Attentive, la travailleuse sociale est toujours présente dans l’autobus, à côté du médecin. « On fait de la co-intervention », explique Delphine Bachand-Morin.

En général, l’équipe rencontre « des familles qui sont en situation de grande vulnérabilité socioéconomique, des enfants qui ont parfois des retards de développement, reliés à trop de stress toxiques, à des conditions de vie qui ne leur ont pas permis de se développer de manière saine et adéquate ».

La santé physique de l’enfant, sa courbe de croissance, ne sont que de petits morceaux du casse-tête. La pédiatrie sociale veille à tous les aspects du bien-être de l’enfant. Ainsi, une dépression vécue par un parent qui n'est pas prise en charge peut entraîner des crises au sein de la famille, de la négligence, une désorganisation, etc.

L’enfant manque alors de cadre et d’affection. Il traîne son anxiété à l’école et risque de se faire intimider. Les difficultés s’enchaînent. En milieu rural, l’isolement et le manque de réseau social, conjugués à la pauvreté, créent des obstacles supplémentaires.

Alexis, cinq ans et demi, va très bien. Anne Rouleau n’est pas du tout inquiète pour sa rentrée scolaire en maternelle. C’est le fruit d’un travail avec le papa, monoparental, responsable aussi d’une jeune adolescente. « Je suis tout seul avec les enfants », dit Alain.

« Il faut que je m’occupe de tous les aspects du côté parental. C’est un énorme travail. On a nos bons côtés puis nos mauvais. C’est l'fun [en venant à la clinique] d’avoir une opinion différente sans être jugé sur la façon dont j’élève mes enfants. »

Alain, sans emploi, n’a pas de voiture. Même s’il se débrouille avec des amis pour se déplacer, le fait que la clinique se rende jusqu’à Bedford une fois par mois lui facilite énormément la vie. Comme il a parfois du mal à communiquer avec sa fille aînée, plus réservée, il trouve que ces rencontres dans l’autobus facilitent le dialogue.

« J’aime bien la chimie qui se crée.
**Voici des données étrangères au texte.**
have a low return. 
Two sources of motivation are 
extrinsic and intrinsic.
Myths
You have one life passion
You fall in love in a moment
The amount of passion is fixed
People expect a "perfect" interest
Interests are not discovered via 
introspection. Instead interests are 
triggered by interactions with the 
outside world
Ça nous rapproche. C’est vraiment une deuxième famille pour les enfants et pour moi », dit-il, la voix brisée par l’émotion.

Un chauffeur bénévole conduit l’autobus. Depuis deux ans, la clinique mobile a pu rejoindre 25 familles, soit environ 40 enfants, à Bedford, à Sutton et à Lac-Brome. Dans chaque communauté, elle tisse des liens avec la population et les organismes locaux; elle organise des activités pour élargir le « filet de sécurité » autour des enfants.

À chaque visite, l’enfant reçoit un livre en cadeau. La clinique mobile est une initiative unique dans le réseau des centres de pédiatrie sociale au Québec. Elle est actuellement sous la loupe de la Fondation du Dr Julien.

D’autres régions aux territoires étendus, comme la Gaspésie ou la Beauce, s'interrogent quant aux moyens de faire de la pédiatrie sociale en milieu rural.

Mais les enjeux logistiques et financiers ne sont pas négligeables. Isabelle Labrecque, directrice générale du centre de pédiatrie sociale de Cowansville, cherche du financement pour acquérir un véhicule mieux adapté - chauffé en hiver, notamment! Il servirait en tout temps à la clinique mobile, idéalement à une équipe dédiée.

Mais il manque des ressources humaines, médecins et travailleurs sociaux, pour suivre davantage d’enfants. Actuellement, cette initiative de clinique mobile est tenue à bout de bras par une équipe de passionnés et de rêveurs, convaincus qu’aller au-devant des gens, « ça fonctionne ».